Request → Check every line of the entries that follow, and copy the ones containing "blasting".

Records to use →
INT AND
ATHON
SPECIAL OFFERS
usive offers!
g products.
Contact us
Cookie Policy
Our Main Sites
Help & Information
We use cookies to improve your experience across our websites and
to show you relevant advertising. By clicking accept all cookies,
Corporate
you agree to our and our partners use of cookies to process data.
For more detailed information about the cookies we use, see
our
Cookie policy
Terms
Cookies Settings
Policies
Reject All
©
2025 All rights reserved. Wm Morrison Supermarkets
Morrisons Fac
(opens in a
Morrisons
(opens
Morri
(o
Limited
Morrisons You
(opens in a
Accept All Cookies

* * *

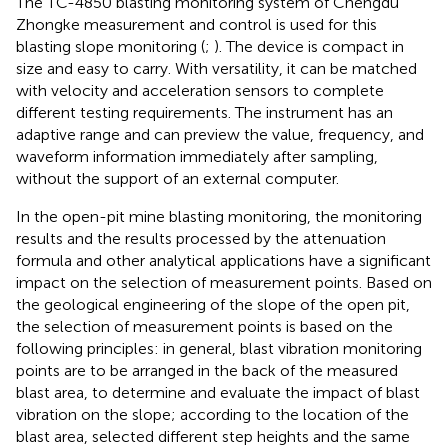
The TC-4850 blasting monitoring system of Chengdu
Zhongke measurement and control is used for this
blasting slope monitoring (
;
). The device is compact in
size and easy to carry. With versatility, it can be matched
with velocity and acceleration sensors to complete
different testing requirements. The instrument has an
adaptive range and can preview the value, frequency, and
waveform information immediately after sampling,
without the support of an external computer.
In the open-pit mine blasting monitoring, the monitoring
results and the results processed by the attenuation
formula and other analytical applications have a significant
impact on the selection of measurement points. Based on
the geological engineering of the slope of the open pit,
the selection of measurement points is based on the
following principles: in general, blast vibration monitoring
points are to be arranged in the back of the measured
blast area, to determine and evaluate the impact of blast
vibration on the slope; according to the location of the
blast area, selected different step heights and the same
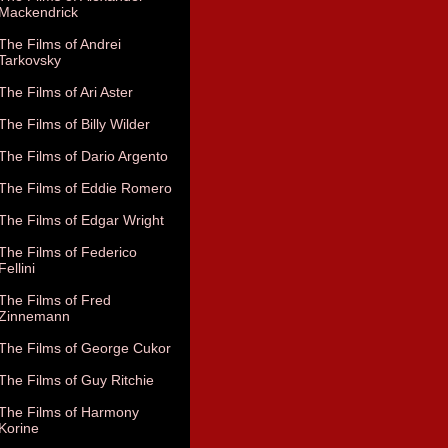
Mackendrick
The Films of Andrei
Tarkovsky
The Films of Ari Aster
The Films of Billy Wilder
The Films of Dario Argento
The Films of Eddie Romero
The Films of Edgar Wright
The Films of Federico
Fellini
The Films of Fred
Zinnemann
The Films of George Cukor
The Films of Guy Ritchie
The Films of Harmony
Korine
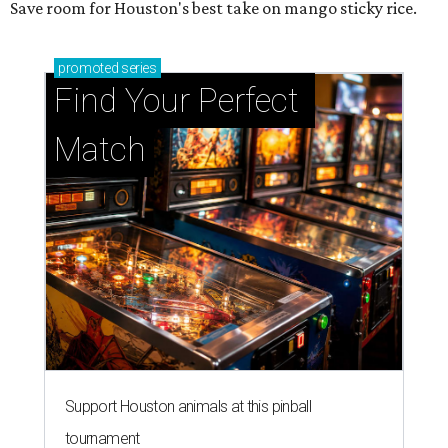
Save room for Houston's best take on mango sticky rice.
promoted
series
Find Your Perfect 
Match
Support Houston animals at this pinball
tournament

Result of this exercise →
The TC-4850 blasting monitoring system of Chengdu
blasting slope monitoring (
In the open-pit mine blasting monitoring, the monitoring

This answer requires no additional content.